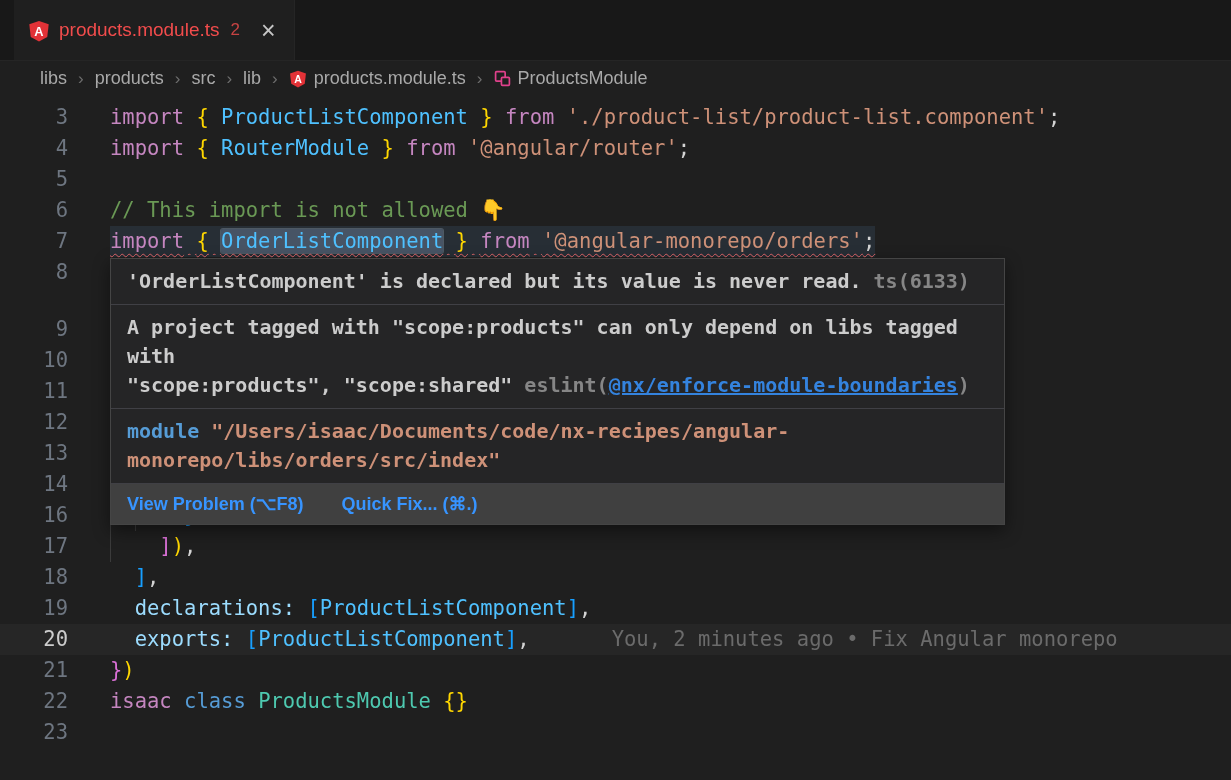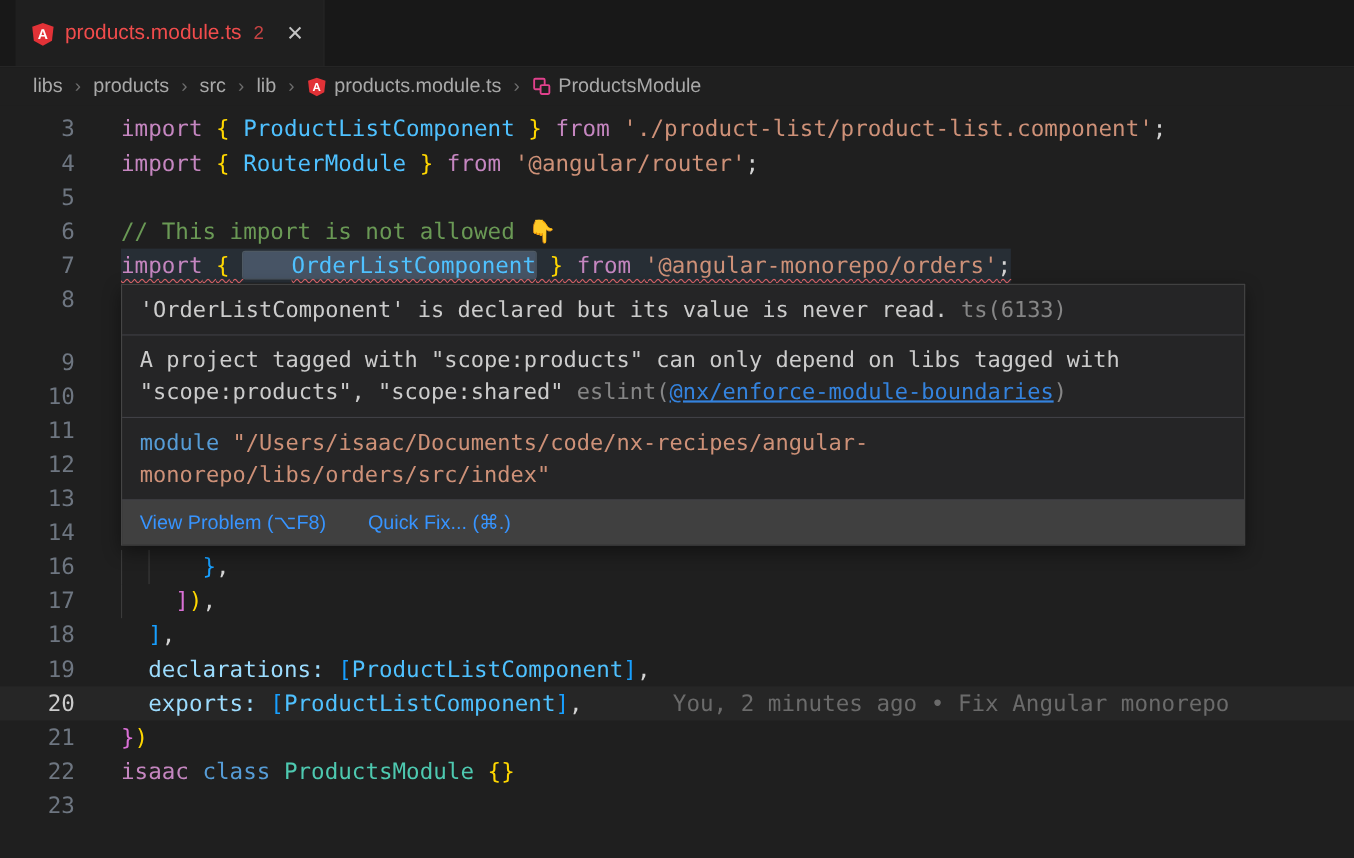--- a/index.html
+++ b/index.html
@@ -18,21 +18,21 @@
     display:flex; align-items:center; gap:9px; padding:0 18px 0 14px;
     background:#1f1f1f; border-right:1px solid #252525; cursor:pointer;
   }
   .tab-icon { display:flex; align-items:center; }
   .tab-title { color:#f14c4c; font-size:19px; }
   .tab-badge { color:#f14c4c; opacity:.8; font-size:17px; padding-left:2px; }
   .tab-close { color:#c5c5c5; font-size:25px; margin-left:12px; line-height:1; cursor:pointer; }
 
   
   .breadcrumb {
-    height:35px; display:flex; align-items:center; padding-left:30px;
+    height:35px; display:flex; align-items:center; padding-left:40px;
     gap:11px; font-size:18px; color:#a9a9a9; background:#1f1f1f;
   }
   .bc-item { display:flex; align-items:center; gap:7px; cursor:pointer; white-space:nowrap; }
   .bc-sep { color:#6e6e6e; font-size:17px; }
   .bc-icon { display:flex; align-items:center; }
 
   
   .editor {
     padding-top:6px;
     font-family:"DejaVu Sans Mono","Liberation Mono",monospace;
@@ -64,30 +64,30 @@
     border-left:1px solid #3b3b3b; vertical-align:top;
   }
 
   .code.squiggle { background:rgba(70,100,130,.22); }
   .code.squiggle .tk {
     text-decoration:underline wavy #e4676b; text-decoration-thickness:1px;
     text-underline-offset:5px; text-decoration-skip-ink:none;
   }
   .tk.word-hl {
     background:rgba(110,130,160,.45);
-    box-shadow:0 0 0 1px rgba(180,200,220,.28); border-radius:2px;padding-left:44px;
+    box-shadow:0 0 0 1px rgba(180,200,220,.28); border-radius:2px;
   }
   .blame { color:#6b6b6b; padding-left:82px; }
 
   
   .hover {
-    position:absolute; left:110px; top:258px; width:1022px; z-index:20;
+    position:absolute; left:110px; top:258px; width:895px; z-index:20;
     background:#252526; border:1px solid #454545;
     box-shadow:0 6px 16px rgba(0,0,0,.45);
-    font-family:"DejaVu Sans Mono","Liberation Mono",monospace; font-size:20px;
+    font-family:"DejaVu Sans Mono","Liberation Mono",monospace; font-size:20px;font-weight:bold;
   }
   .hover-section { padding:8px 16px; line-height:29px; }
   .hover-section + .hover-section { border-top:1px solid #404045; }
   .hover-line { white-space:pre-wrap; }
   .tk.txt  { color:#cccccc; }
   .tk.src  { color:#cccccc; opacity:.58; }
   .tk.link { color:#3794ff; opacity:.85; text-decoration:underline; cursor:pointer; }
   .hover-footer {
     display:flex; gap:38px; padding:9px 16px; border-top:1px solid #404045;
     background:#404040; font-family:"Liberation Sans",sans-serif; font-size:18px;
◇ ◇ ◇ ◇ ◇
# Task prompt
For each line of the listing that holds the word "absolute", show that line.

# Answer to this exercise
-    position:absolute; left:110px; top:258px; width:1022px; z-index:20;
+    position:absolute; left:110px; top:258px; width:895px; z-index:20;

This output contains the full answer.